At the time of publication, Sac State’s Delta Chi chapter had not responded to multiple requests for comment.

On Feb. 21, Delta Chi’s international headquarters released a statement stating that the organization was continuing to “investigate the matter to reach a positive and proper outcome.”

RELATED: Sac State orders Delta Chi fraternity to ‘cease and desist all activity’

Ben Ely, director of communications for Delta Chi International said that while the investigation is still ongoing on their end, the chapter has been placed on “Level 5 Corrective Action.”

“Level 5 Corrective Action shall require the suspension of the charter and the cessation of operation of the chapter as it then exists,” Delta Chi’s fall 2013 quarterly issue reads.

Ely said the appeals process on the international fraternity level is ongoing and the timeline for a deadline is not set at this time.

Since the university has removed recognition from the chapter, they are not allowed to participate in any Greek life events on campus or anything else that may require university recognition to participate in.

However, Lesen says that under the First Amendment, the group has the freedom to assemble off-campus and without any university assistance or resources.

“Things like this break my heart because most of our Greek organizations do great things. Phi Mu just raised over $7,000 for Children’s Miracle Network,” Lesen said. “It puts a stain on the entire community and they don’t deserve that. It plays into a stereotype that is typically not accurate. It’s very frustrating and disappointing and heartbreaking when things like that happen.”

According to Lesen, the anonymous sender that tipped off university officials and The State Hornet, among other media organizations, remained anonymous throughout the entire process.

“Without that person, it would’ve taken us longer to find out,” Lesen said. “I still maintain we would’ve found out.”

RELATED: Investigation into Sac State fraternity continues

The anonymous sender’s first email was sent to Sac State administrators and The State Hornet  January 28, and included a picture of what was described as “Delta Chi members participating in a simulation of what appears to be ‘the elephant walk,’ a form of known hazing in fraternities.”

The “elephant walk” is a hazing ritual where potential members of a fraternity stand in a line and are made to grab the genitals of the person behind them.

Baron Nguyen, a former Sac State student and Delta Chi member, identified himself as one of the individuals in the photo. According to Nguyen, the photo was taken during a 2015 event in the Academic Information Resource Center where fraternity members showed pledges examples of hazing in what was meant to be an “educational” moment.

The official recorded logs show that Delta Chi was given a warning for hazing misconduct in fall 2015, the semester in which Nguyen said the photograph sent to the university and The State Hornet was taken.

RELATED: Former fraternity member denies anonymous hazing allegations against chapter

Fall 2015 was also Delta Chi’s first semester of renewed recognition by Sac State after a period of suspension surrounding an unspecified violation of rules. According to a California Public Records Act request filed by The State Hornet in 2018, the violation was said to include hazing and alcohol use.

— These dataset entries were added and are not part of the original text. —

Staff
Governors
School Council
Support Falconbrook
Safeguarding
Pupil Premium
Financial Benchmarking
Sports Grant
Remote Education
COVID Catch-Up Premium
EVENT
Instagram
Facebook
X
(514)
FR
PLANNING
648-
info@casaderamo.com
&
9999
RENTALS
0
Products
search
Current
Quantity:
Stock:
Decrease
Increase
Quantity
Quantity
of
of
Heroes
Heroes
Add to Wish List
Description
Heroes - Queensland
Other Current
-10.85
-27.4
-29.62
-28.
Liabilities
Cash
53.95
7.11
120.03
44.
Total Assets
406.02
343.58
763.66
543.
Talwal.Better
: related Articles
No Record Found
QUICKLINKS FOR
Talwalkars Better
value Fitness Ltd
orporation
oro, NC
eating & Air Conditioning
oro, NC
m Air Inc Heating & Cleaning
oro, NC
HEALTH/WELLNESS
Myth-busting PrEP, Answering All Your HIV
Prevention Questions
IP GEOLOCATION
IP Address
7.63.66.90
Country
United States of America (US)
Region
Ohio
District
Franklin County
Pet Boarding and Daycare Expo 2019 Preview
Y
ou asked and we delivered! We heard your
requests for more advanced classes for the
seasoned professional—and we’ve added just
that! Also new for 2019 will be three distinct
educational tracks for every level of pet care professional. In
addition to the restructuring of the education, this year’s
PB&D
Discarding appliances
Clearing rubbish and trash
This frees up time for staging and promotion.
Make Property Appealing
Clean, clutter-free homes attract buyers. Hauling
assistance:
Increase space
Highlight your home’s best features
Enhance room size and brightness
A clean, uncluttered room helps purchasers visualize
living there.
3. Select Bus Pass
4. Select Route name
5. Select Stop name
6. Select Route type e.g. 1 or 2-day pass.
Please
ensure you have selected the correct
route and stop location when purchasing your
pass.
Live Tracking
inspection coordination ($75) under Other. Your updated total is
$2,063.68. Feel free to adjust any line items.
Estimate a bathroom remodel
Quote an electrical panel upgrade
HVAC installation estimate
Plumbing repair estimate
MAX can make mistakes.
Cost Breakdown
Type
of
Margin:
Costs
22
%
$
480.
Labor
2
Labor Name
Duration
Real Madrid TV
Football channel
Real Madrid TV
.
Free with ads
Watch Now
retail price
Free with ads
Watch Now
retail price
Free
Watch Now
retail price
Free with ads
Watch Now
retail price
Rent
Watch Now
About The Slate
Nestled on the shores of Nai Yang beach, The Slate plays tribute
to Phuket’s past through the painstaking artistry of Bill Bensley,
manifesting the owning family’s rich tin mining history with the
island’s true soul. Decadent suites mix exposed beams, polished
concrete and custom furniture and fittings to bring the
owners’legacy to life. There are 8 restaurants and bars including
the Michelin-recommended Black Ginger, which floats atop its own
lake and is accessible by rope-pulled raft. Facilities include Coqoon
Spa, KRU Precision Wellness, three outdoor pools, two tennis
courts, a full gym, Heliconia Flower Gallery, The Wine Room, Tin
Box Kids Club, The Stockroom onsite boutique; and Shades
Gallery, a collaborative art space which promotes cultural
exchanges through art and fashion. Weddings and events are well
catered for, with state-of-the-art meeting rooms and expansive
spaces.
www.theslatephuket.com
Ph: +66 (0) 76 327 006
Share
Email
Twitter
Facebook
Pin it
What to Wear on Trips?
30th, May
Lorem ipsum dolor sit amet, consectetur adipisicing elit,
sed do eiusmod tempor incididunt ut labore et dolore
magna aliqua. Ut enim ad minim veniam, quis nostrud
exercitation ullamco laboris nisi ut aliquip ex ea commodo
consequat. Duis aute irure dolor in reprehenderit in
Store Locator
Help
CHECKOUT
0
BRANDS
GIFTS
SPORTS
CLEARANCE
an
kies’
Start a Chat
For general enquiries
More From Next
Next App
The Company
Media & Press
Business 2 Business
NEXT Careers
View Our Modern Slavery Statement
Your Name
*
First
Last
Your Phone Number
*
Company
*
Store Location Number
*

The fraternity was issued a warning again in fall 2015 when pledging members of Delta Chi in its first semester back were mandated to wear fraternity pins at all times unless in the middle of one of the five “S’s,” “Shower, sweat, sleep, sex, sh*t.”

The State Hornet received a second anonymous email on Feb. 8. Included in the email was a video of an alleged Delta Chi member gagged and tied to a table, alleged by the sender to have been “kidnapped” as part of a hazing ritual in 2017.

Delta Chi received a notice from SO&L that same day to cease and desist all campus activities after campus administration became aware of the video via The State Hornet, according to Lesen.

The allegations of hazing against Delta Chi received international attention with stories published by The New York Post, the New York Daily News, The Sacramento Bee and The Daily Mail.

This story was updated March 26, with comments from Beth Lesen, Sac State associate vice president for student affairs and dean of students, and Ben Ely, communications director for Delta Chi international.